— Exercise details —
Output every line of text from the records below without changing a character, and leave the pictures out of your answer.
───── Data supplied ─────
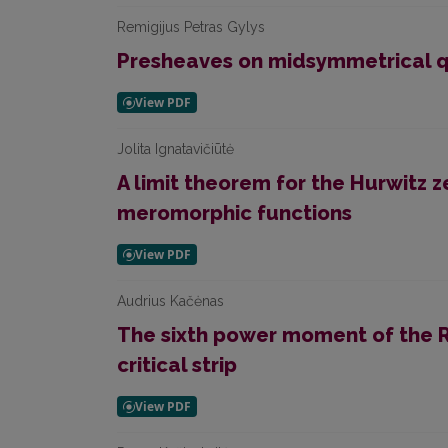
Remigijus Petras Gylys
Presheaves on midsymmetrical q
Jolita Ignatavičiūtė
A limit theorem for the Hurwitz 
meromorphic functions
Audrius Kačėnas
The sixth power moment of the R
critical strip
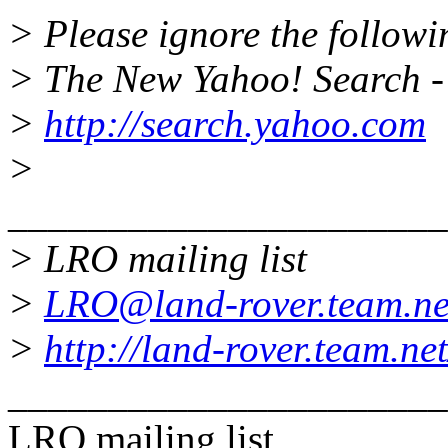
> Please ignore the followin
> The New Yahoo! Search - 
>
http://search.yahoo.com
>
______________________
> LRO mailing list
>
LRO@land-rover.team.ne
>
http://land-rover.team.net
______________________
LRO mailing list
─────
— Result below —
Remigijus Petras Gylys
Presheaves on midsymmetrical q
Jolita Ignatavičiūtė
A limit theorem for the Hurwitz 
meromorphic functions
Audrius Kačėnas
The sixth power moment of the R
critical strip
> Please ignore the followin
> The New Yahoo! Search - 
>
http://search.yahoo.com
>
______________________
> LRO mailing list
>
LRO@land-rover.team.ne
>
http://land-rover.team.net
______________________
LRO mailing list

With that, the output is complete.